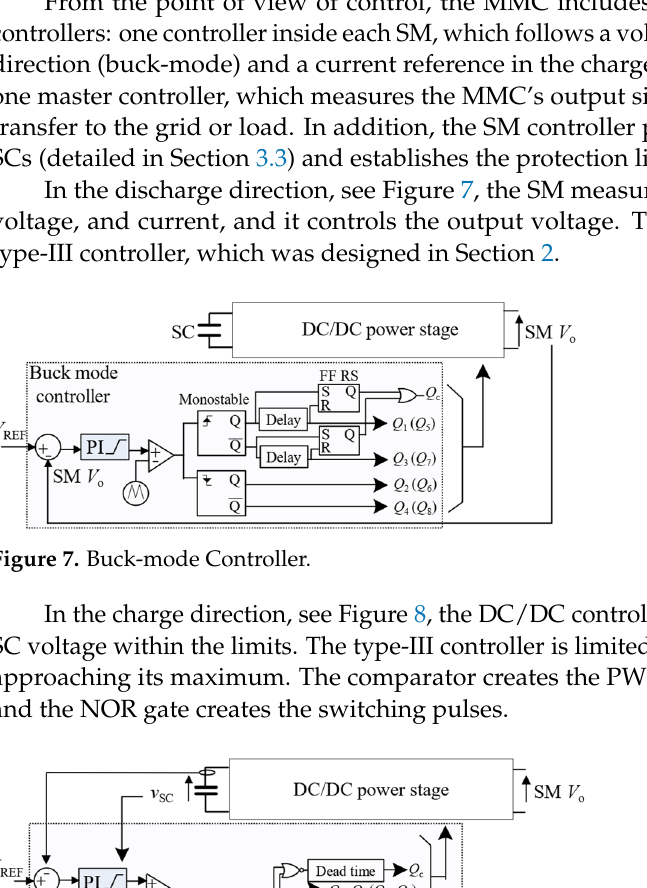
Figure 8. Boost-mode controller.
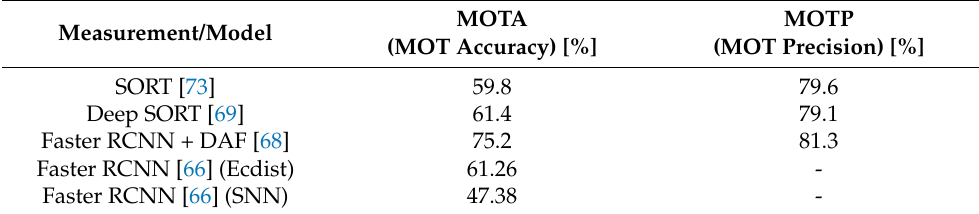
Table 5. The results (accuaracy, precision (%)) of human segmentation on the MOTChallenge dataset. SNN is a human tracking evaluation based on the Siamese Neural Network. Ecdist is a human tracking evaluation based on the simple minimum Euclidean distance.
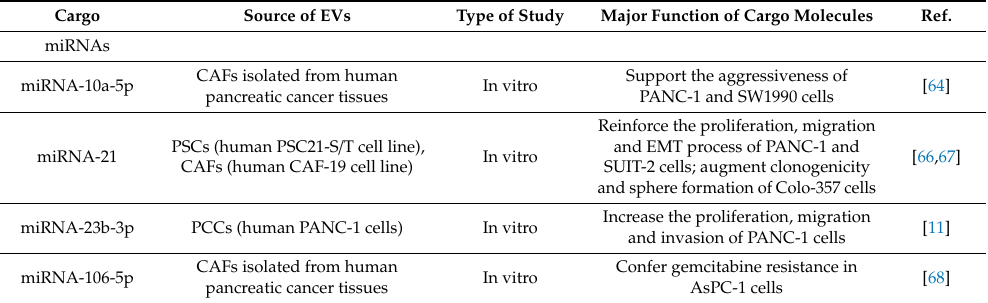
Table 1. Cargo molecules in EVs from various types of cells and e ff ects of cargo molecules on pancreatic cancer cells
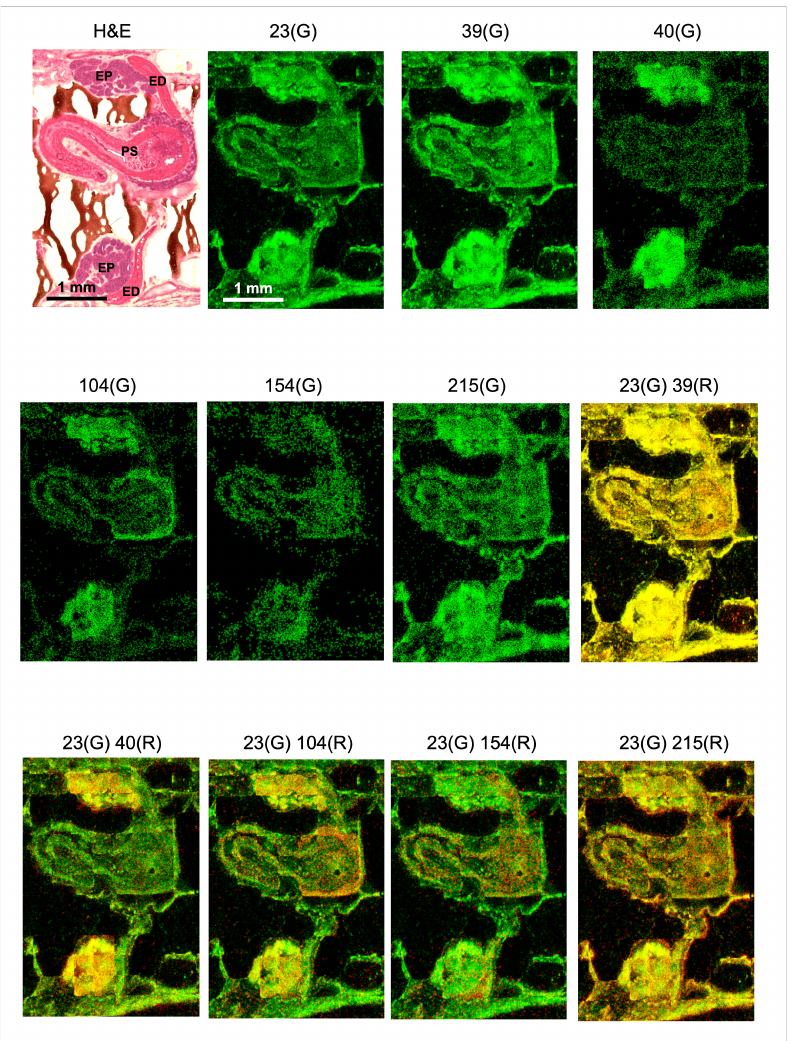
Figure 3. Low molecular mass organic compounds imaged in the epididymis by STCM IMS. The morphology of the male reproductive system is shown at the left top with H&E staining (ED: ejaculatory duct; EP: epididymis; PS: penis sheath; calibration: 1 mm). Localization of ionized sodium (Na, m / z 23), ionized potassium (K, m / z 39), and ionized calcium (Ca, m / z 40) are shown in green. In addition, m / z 104, m / z 154, and m / z 215 are imaged in green (see text for the assignment of these ions). The overlay of sodium ions in green (G) and five other ionized molecules in red (R) accentuated differences in the ion distribution pattern and helped us to identify the localization pattern unique to individual molecules. Calibration (1 mm) in 23G is shared by the rest of the MS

* [Work request]:
A word-for-word restatement of all the lines above is needed, with the pictures omitted.

* [Written answer]:
Figure 8. Boost-mode controller.
Table 5. The results (accuaracy, precision (%)) of human segmentation on the MOTChallenge dataset. SNN is a human tracking evaluation based on the Siamese Neural Network. Ecdist is a human tracking evaluation based on the simple minimum Euclidean distance.
Table 1. Cargo molecules in EVs from various types of cells and e ff ects of cargo molecules on pancreatic cancer cells
Figure 3. Low molecular mass organic compounds imaged in the epididymis by STCM IMS. The morphology of the male reproductive system is shown at the left top with H&E staining (ED: ejaculatory duct; EP: epididymis; PS: penis sheath; calibration: 1 mm). Localization of ionized sodium (Na, m / z 23), ionized potassium (K, m / z 39), and ionized calcium (Ca, m / z 40) are shown in green. In addition, m / z 104, m / z 154, and m / z 215 are imaged in green (see text for the assignment of these ions). The overlay of sodium ions in green (G) and five other ionized molecules in red (R) accentuated differences in the ion distribution pattern and helped us to identify the localization pattern unique to individual molecules. Calibration (1 mm) in 23G is shared by the rest of the MS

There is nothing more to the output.